### Data for analysis

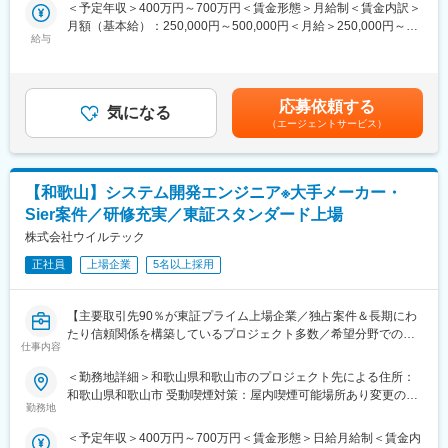
＜予定年収＞400万円～700万円＜賃金形態＞月給制＜賃金内訳＞
を中心とした開発プロジェクトで自動車関連制御ソフト(車輛
ンから受け入れ後のフォローまでを一気通貫でサポートします。
月額（基本給）：250,000円～500,000円＜月給＞250,000円～
ECU、走行支援制御、通信系等）を中心にソフト開発を担当頂き
また、技術管理担当と営業が定期的に面談を行い、仕事内容や職
給与
500,000円＜昇給有無＞有＜残業手当＞有＜給与補足＞※年収は応
ます。要件定義から基本設計、詳細設計、コーディング、テスト
場に問題がないかを確認します。エンジニアが成長していくため
相談となります。※賞与年2 回、または賞与見込み月給設定の場合
まで各フェーズにて、ご経験や希望に応じて参画が可能。働きや
のアドバイスをキャリアコンサルタントと打ち合わせを行うこと
あり■給与改定：年1回（5月）■賞与（業績連動）：年2回賃金は
すい環境で安定的にご活躍いただけます。
で、「働きやすい環境」を実現しています。
あくまでも目安の金額であり、選考を通じて上下する可能性があ
・技術力向上の為の研修時間も勤務時間として給与支給の対象と
応募依頼する
気になる
ります。月給(月額)は固定手当を含めた表記です。
■配属先
なります。
（エージェントサービス）
・エンジニアリング事業本部にて約600 名が活躍中
・マンツーマンによる研修に関して
※配属先平均人数は約5人で複数名でのプロジェクト着手が基本と
研修は4,500本の研修コンテンツもありますが、注力しているのは
なります。
エンジニアの経験や得意不得意に合わせたマンツーマンによる対
【和歌山】システム開発エンジニア※大手メーカー・
就業形態は下記いずれかの就業形態となります。
面研修です。実務で活かせる技術力向上には複数人の講座よりエ
・自社開発センターでの勤務（受託契約）
ンジニア個人に向けた研修を行い、通常より早いキャリアアップ
Sier案件／研修充実／東証スタンダード上場
・クライアント企業での勤務（構内請負契約/派遣契約）
を実現できると考えております。※研修内容によって、複数人にな
株式会社ウイルテック
る場合もございます。
■リモートワーク
正社員
上場企業
5名以上採用
参加プロジェクトごとに異なりますが、多くのエンジニアがリモ
変更の範囲：会社の定める業務
ートワーク就業を活用しております。
【主要取引先90％が東証プライム上場企業／独占案件＆長期にわ
たり信頼関係を構築しているプロジェクト多数／希望分野での配
■教育・研修体制
仕事内容
属率100％／エンジニアのキャリアアップ支援に注力／年間休日
・当社ではエンジニア第一の考えの元、営業担当が案件のアサイ
122日・プライベート重視の働き方◎】
ンから受け入れ後のフォローまでを一気通貫でサポートします。
＜勤務地詳細＞和歌山県和歌山市のプロジェクト先による住所：
■職務内容
また、技術管理担当と営業が定期的に面談を行い、仕事内容や職
和歌山県和歌山市 受動喫煙対策：屋内喫煙可能場所あり変更の範
大手メーカーやSierからの案件において、要件定義～設計～開発
場に問題がないかを確認します。エンジニアが成長していくため
勤務地
囲：会社の定める事業所
～テストまでPM／PL含め、ご経験に応じて希望に沿ったプロジ
のアドバイスをキャリアコンサルタントと打ち合わせを行うこと
＜予定年収＞400万円～700万円＜賃金形態＞日給月給制＜賃金内
ェクトにご参画いただけます。IT事業へ投資を強化し自社開発案
で、「働きやすい環境」を実現しています。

######

→ What you will do: Search the material above for the word "賃金形態", and return each line that holds it.

→ Your response:
＜予定年収＞400万円～700万円＜賃金形態＞月給制＜賃金内訳＞
＜予定年収＞400万円～700万円＜賃金形態＞日給月給制＜賃金内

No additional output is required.